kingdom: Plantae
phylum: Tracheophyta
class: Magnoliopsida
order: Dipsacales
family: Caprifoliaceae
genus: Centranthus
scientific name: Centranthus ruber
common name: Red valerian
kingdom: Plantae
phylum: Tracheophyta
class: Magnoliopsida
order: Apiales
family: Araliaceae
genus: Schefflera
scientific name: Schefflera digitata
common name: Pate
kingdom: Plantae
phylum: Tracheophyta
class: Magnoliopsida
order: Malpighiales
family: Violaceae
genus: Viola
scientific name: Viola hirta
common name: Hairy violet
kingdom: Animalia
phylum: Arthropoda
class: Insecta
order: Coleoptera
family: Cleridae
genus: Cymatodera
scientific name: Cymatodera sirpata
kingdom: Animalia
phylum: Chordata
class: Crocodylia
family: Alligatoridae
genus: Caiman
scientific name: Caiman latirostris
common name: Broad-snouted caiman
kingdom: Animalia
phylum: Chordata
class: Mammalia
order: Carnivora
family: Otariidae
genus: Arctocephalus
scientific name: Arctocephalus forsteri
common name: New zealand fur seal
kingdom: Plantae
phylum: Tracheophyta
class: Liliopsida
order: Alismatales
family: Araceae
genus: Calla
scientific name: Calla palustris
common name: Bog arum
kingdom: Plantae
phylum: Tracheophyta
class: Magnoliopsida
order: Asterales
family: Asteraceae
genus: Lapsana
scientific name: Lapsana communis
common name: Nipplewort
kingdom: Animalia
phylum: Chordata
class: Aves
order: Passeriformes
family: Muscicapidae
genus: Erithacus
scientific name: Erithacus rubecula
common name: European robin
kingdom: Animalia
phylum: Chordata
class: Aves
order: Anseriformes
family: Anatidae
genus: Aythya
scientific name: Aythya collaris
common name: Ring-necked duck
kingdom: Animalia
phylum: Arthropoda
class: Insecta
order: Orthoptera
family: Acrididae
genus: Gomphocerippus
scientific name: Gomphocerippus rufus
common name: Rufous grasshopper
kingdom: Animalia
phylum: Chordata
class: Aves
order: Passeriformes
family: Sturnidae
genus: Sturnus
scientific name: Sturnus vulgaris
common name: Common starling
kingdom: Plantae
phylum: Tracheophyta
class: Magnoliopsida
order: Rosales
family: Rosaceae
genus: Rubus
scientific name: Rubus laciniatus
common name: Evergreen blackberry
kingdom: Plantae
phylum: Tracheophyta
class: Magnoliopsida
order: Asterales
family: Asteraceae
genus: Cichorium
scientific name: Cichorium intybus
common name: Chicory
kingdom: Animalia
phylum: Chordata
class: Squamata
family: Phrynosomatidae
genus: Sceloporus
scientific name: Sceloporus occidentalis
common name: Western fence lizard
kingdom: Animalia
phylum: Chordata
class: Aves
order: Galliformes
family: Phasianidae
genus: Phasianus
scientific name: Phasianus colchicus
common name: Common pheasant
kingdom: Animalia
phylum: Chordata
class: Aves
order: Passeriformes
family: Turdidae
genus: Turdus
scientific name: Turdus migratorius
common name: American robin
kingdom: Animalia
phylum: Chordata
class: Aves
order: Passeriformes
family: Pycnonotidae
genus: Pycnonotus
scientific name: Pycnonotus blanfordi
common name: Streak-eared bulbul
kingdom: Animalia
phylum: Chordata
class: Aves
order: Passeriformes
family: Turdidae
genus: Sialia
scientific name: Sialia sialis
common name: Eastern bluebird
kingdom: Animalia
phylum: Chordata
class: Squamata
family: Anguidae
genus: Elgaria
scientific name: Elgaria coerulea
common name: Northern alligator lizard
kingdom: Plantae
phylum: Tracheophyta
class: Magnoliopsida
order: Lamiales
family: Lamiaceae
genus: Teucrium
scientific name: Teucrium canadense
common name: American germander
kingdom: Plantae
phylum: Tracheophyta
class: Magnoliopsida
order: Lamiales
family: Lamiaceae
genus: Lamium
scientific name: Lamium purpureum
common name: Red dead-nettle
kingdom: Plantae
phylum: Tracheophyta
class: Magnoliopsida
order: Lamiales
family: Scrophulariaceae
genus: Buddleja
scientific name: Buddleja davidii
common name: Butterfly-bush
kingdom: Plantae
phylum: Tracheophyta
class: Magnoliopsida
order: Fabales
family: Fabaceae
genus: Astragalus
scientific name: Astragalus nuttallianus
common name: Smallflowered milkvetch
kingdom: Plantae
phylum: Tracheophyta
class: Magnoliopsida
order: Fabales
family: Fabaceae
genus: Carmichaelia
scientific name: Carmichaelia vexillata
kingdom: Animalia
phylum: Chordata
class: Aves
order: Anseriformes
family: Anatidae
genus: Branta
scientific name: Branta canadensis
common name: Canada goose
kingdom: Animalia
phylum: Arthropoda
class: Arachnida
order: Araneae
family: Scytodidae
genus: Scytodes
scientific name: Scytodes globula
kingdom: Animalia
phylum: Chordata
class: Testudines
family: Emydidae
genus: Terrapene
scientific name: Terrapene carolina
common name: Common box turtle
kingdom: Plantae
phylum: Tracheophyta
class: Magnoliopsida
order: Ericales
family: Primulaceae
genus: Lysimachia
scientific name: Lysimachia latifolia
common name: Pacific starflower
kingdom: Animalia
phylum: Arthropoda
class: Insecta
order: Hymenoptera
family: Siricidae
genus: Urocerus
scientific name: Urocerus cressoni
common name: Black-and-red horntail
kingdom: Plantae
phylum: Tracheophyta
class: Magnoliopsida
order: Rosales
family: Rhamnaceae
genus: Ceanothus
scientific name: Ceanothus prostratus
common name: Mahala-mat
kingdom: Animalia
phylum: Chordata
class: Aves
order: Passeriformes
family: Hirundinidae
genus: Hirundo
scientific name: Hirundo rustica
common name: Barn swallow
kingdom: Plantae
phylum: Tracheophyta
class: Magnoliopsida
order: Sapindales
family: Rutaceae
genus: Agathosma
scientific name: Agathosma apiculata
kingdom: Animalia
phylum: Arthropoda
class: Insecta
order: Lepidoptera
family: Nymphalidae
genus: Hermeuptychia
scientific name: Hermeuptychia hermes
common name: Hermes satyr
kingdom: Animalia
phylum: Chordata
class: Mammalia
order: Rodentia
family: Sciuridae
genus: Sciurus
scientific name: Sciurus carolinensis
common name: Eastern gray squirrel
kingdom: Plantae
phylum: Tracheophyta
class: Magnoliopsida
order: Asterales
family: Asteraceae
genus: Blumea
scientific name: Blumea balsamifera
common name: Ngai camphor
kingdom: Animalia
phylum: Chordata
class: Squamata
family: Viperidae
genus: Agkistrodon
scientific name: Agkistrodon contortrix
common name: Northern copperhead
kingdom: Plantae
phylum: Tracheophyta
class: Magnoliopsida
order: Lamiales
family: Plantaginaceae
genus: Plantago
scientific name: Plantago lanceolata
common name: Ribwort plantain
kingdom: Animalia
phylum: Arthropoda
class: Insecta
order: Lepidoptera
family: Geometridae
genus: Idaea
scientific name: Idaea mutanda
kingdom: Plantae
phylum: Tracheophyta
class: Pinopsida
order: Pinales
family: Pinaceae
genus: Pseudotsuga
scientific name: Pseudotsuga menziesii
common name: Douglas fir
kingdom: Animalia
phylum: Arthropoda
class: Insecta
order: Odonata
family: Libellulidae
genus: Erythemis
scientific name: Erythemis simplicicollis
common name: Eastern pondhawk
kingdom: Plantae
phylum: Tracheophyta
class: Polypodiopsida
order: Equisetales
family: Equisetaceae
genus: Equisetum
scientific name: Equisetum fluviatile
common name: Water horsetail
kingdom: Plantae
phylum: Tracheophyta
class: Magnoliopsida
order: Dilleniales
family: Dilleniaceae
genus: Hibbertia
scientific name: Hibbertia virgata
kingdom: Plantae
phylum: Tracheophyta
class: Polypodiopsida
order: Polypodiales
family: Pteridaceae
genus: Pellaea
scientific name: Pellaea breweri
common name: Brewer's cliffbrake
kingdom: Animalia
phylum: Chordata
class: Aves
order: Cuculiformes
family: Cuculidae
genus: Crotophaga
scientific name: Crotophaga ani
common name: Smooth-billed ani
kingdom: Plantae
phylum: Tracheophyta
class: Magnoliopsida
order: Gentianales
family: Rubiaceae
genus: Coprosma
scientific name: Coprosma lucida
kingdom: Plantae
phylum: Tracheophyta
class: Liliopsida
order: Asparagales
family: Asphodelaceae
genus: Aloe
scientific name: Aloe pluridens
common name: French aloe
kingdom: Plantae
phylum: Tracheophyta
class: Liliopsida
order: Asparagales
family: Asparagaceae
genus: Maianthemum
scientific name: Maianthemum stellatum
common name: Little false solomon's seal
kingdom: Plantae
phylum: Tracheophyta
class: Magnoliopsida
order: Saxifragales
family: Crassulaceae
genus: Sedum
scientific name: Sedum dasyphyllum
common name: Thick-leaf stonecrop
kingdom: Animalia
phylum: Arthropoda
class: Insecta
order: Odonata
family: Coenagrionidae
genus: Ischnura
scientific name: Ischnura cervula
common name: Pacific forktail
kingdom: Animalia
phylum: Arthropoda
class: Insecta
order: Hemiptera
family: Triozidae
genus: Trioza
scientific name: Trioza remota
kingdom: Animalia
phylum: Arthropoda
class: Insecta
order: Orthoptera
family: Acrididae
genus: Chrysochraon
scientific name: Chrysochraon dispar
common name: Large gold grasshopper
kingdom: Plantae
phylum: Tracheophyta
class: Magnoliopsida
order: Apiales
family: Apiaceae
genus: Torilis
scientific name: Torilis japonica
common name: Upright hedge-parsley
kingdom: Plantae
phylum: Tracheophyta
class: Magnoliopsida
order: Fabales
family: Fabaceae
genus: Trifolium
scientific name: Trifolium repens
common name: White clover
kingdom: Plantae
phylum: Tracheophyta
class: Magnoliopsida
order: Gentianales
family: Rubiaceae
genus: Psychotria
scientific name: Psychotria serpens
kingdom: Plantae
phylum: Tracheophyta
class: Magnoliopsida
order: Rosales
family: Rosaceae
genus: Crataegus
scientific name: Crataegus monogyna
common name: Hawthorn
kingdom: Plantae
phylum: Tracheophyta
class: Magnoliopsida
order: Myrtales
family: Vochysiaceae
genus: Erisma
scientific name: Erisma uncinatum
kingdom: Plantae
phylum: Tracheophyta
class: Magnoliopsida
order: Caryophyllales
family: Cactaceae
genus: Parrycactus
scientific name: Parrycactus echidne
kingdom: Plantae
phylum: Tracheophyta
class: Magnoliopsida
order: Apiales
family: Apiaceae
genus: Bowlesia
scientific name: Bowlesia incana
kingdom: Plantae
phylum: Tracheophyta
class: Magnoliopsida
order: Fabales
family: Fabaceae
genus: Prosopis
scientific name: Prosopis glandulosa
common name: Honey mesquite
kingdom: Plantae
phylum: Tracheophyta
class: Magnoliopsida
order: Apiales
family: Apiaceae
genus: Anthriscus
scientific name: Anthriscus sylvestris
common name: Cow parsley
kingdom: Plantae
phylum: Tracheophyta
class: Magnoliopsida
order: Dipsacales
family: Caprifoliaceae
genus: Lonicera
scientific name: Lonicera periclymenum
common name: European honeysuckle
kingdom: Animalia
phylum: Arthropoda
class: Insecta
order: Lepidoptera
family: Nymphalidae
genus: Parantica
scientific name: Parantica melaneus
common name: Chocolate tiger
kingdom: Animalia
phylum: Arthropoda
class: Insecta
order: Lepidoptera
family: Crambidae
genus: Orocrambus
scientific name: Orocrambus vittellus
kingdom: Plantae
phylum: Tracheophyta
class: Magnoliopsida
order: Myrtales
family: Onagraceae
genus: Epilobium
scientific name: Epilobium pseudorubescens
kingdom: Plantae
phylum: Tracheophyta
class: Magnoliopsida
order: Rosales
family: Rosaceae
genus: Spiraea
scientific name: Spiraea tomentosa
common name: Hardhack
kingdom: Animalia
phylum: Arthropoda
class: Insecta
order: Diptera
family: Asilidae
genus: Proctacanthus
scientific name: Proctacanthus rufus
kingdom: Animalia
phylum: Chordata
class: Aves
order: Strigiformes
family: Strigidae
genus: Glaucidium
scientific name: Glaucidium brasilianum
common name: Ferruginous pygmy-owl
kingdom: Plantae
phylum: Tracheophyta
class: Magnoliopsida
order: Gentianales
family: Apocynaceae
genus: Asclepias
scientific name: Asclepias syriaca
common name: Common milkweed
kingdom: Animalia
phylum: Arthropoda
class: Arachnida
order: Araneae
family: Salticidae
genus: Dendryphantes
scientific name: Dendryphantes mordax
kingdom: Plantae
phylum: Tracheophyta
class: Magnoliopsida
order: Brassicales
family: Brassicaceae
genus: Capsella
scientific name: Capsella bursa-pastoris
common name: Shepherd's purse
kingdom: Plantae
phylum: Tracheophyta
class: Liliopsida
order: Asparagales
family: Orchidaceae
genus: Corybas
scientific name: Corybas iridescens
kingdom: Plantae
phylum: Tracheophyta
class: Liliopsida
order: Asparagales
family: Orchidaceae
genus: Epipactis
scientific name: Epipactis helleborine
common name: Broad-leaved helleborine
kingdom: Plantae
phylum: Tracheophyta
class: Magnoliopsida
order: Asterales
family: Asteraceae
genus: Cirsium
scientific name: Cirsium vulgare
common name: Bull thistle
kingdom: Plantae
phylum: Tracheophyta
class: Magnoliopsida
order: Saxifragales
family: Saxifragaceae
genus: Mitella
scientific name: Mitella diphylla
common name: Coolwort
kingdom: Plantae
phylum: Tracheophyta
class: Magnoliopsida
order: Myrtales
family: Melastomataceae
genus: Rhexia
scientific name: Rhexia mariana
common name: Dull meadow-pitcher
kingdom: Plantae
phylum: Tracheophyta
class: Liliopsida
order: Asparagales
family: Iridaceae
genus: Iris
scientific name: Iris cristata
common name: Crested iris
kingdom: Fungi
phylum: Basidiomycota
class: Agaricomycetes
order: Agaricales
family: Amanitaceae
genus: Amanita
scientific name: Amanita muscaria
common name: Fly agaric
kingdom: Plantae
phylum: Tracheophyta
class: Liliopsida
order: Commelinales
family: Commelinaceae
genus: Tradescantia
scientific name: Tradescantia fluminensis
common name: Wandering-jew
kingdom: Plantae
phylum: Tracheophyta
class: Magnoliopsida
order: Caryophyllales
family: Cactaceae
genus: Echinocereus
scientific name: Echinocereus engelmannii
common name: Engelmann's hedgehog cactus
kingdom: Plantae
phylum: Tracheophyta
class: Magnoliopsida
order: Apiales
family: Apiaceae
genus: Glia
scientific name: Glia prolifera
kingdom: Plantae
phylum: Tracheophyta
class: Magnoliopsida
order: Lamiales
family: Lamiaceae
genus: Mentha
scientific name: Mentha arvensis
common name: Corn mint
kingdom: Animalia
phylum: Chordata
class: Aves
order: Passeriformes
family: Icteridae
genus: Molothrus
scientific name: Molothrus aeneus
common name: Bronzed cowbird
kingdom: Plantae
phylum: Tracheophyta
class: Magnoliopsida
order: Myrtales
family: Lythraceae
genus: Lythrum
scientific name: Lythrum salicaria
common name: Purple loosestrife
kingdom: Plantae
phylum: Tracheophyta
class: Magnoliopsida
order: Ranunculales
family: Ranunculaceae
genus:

● Stated task: Please rewrite the lines starting at the one containing "order: Pinales" and ending at the one containing "order: Cuculiformes", renaming "common name" to "vernacular name" and leaving everything else unchanged.

● Completed exercise:
order: Pinales
family: Pinaceae
genus: Pseudotsuga
scientific name: Pseudotsuga menziesii
vernacular name: Douglas fir
kingdom: Animalia
phylum: Arthropoda
class: Insecta
order: Odonata
family: Libellulidae
genus: Erythemis
scientific name: Erythemis simplicicollis
vernacular name: Eastern pondhawk
kingdom: Plantae
phylum: Tracheophyta
class: Polypodiopsida
order: Equisetales
family: Equisetaceae
genus: Equisetum
scientific name: Equisetum fluviatile
vernacular name: Water horsetail
kingdom: Plantae
phylum: Tracheophyta
class: Magnoliopsida
order: Dilleniales
family: Dilleniaceae
genus: Hibbertia
scientific name: Hibbertia virgata
kingdom: Plantae
phylum: Tracheophyta
class: Polypodiopsida
order: Polypodiales
family: Pteridaceae
genus: Pellaea
scientific name: Pellaea breweri
vernacular name: Brewer's cliffbrake
kingdom: Animalia
phylum: Chordata
class: Aves
order: Cuculiformes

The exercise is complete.